Obviously you think that scanning memory for the terminating zero is
vastly more efficient than accessing it directly with the string length.

Each time you access the length of a zero terminated string you must
start that unbounded memory scan, source of countless
errors. Operations like strcat depend on the length of the first
string, that must be
recalculated over and over.

Obviously you have a different concept for "efficiency" than I do.

Length delimited strings are INHERENTLY faster than zero terminated ones.

Is that too difficult for you to understand?

jacob, this kind of attitude is a very large part of the reason you're
not taken very seriously around here. You insist on using strawman
arguments, constructing parodies of what you *assume* other people
believe. And you're usually wrong in your assumptions.

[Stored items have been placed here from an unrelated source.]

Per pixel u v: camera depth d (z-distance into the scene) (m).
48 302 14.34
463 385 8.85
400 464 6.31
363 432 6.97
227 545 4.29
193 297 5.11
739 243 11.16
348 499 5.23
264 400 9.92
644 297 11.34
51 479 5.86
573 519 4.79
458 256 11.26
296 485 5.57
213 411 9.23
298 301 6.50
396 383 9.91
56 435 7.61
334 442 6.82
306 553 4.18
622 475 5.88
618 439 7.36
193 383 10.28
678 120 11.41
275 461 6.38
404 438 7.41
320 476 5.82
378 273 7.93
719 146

I'm 99.9% certain that Eric does *not* "think that scanning memory for
the terminating zero is vastly more efficient than accessing it
directly with the string length".

Stop putting words in people's mouths. We don't care what you think
other people believe. We *might* care what you believe, if you would
take the time to state it without being condescending.

Or is that too difficult for you to understand? (I'm sure it isn't,
but you have yet to demonstrate it.)
 
B

Bill Pursell

jacob navia asked the hypothetical question:
Buffer overflows however, are not a "performance" problem?

Buffer overflows are not a performance problem, they are
a programming error.
Does incorrect software "perform" OK ???

No. It performs incorrectly.
If you check bounds when using strings the performance loss will not be
noticeable in most PCs.

The inefficiency
involved in bounds checking for strings is unacceptable
in many instances. If I'm willing to accept that loss of
efficiency, I'm probably willing to write the code in
python. The reason I choose C for a given task is
precisely that I cannot afford that loss.
 
B

Bill Pursell

jacob said:
Each time you access the length of a zero terminated string you must
start that unbounded memory scan, source of countless errors. Operations
like strcat depend on the length of the first string, that must be
recalculated over and over.


This statements are absurd. Each time you **calculate** the length
of a zero terminated string, you must scan the string for the null.
However,
if you fill the buffer in the first place, you can simply keep track of
the
length. Or, if you didn't fill the buffer, you can compute it once and
then keep track of it. You only need to keep scanning the buffer
if you don't realize that you can keep track of the result of the
first calculation.
 
I

Ian Collins

Bill said:
jacob navia wrote:





This statements are absurd. Each time you **calculate** the length
of a zero terminated string, you must scan the string for the null.
However,
if you fill the buffer in the first place, you can simply keep track of
the
length. Or, if you didn't fill the buffer, you can compute it once and
then keep track of it. You only need to keep scanning the buffer
if you don't realize that you can keep track of the result of the
first calculation.
I think you overlooked Jacob's mention of strcat and friends. These do
have to scan the string for the terminating 0.
 
T

toby

CBFalconer said:
I was planning to at least read his proposal, but your quote in
itself has deterred that.

Let me point out that all development of the French language has
ceased, not because of lack of innovation, but because of legal
barriers erected in both France and Quebec. I believe use of the
phrase "le hotdog" is now cause for incarceration in the Bastille.

I can see why.
 
C

CBFalconer

Ian said:
.... snip ...

I think you overlooked Jacob's mention of strcat and friends.
These do have to scan the string for the terminating 0.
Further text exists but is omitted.